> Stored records
▶

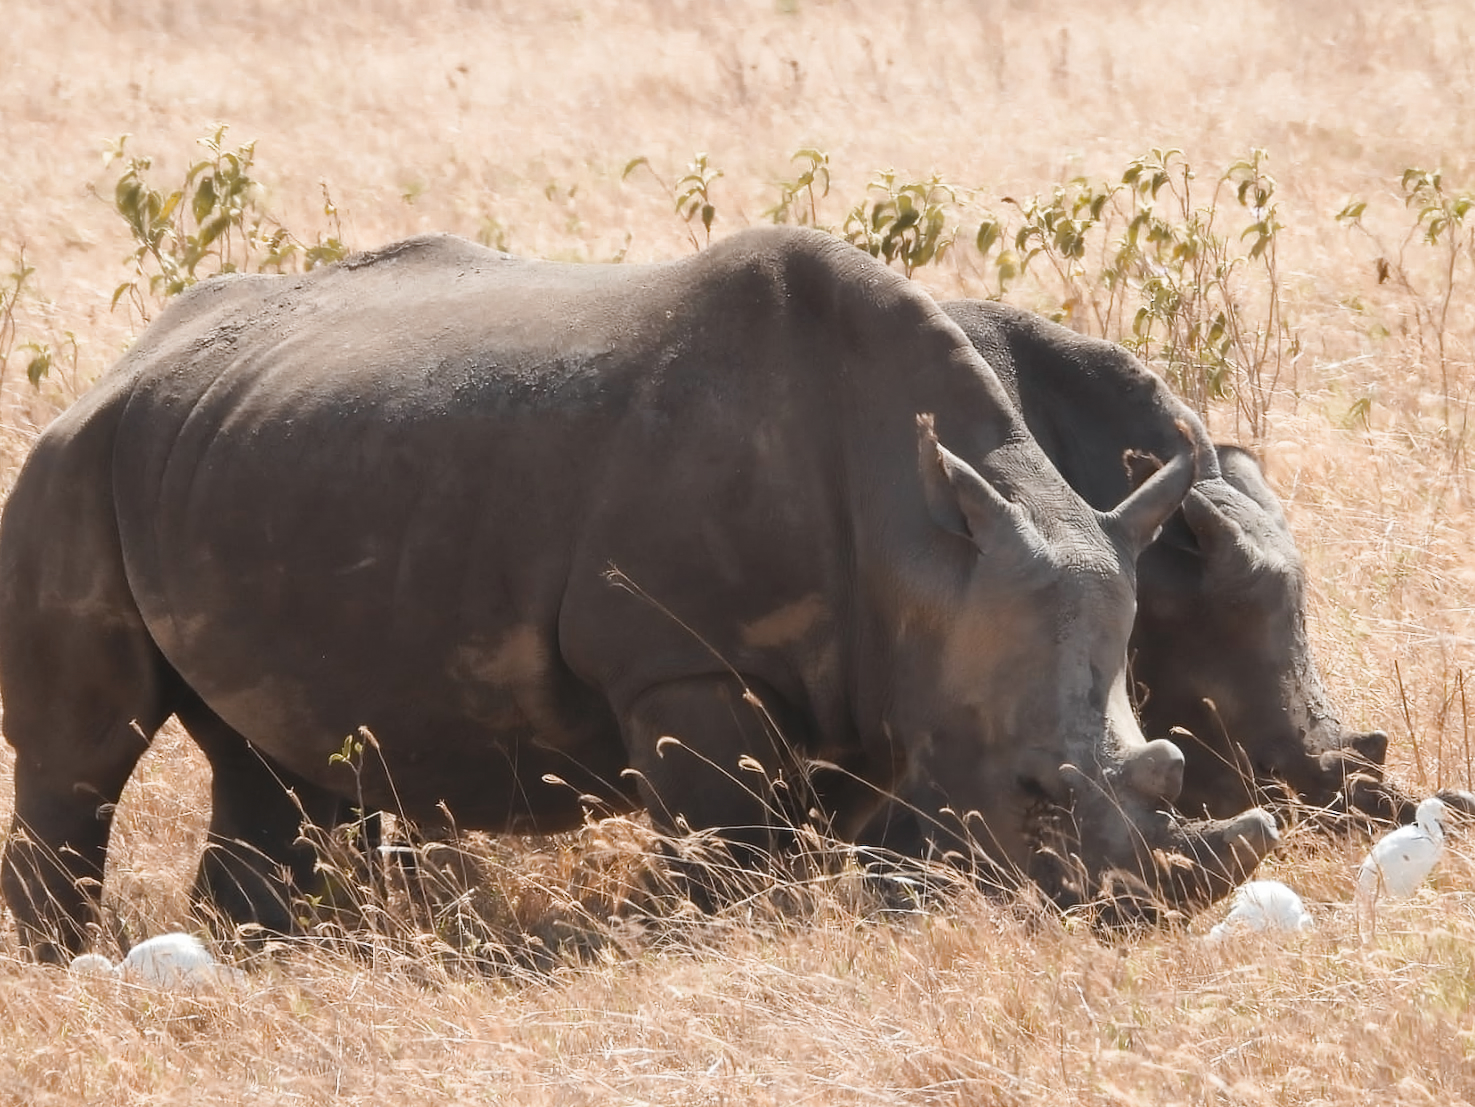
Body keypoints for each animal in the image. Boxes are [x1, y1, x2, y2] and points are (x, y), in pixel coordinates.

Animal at [0, 228, 1274, 960]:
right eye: (1034, 795)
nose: (1129, 917)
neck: (930, 548)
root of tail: (132, 358)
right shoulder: (680, 661)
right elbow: (735, 845)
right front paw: (744, 943)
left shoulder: (888, 668)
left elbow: (861, 830)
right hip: (72, 465)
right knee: (85, 748)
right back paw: (62, 958)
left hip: (237, 457)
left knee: (266, 758)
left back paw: (261, 951)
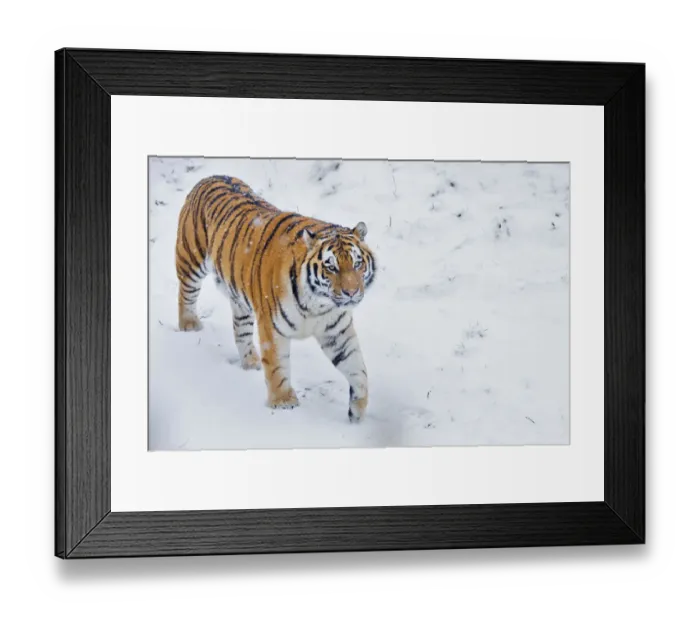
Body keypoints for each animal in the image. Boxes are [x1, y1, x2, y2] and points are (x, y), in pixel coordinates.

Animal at [175, 175, 376, 422]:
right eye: (331, 267)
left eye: (357, 263)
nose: (351, 292)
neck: (318, 304)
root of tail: (209, 177)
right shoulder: (272, 326)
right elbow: (277, 366)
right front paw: (283, 402)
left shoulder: (336, 332)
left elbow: (358, 369)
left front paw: (357, 412)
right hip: (190, 259)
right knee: (186, 294)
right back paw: (189, 324)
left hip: (240, 299)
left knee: (241, 329)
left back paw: (250, 361)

◀

> Task details
This exercise asks for an exact copy of the lines from the first one in the data through the line that contains "left shoulder: (336, 332)", pictures excluded.

> Expected answer
Body keypoints for each animal in the image. Boxes are [x1, y1, x2, y2] and points are (x, y), in pixel coordinates.

Animal at [0, 228, 1274, 960]:
right eye: (1034, 795)
nose: (1129, 917)
neck: (930, 548)
root of tail: (132, 358)
right shoulder: (680, 661)
right elbow: (735, 845)
right front paw: (744, 943)
left shoulder: (888, 668)
left elbow: (861, 830)
right hip: (72, 465)
right knee: (85, 748)
right back paw: (62, 958)
left hip: (237, 457)
left knee: (266, 758)
left back paw: (261, 951)
Body keypoints for each animal in the image. Boxes are [x1, y1, x2, y2] and points are (x, y), in pixel coordinates.

Animal at [175, 175, 376, 422]:
right eye: (331, 267)
left eye: (357, 263)
nose: (351, 292)
neck: (318, 304)
root of tail: (209, 177)
right shoulder: (272, 326)
right elbow: (277, 366)
right front paw: (283, 402)
left shoulder: (336, 332)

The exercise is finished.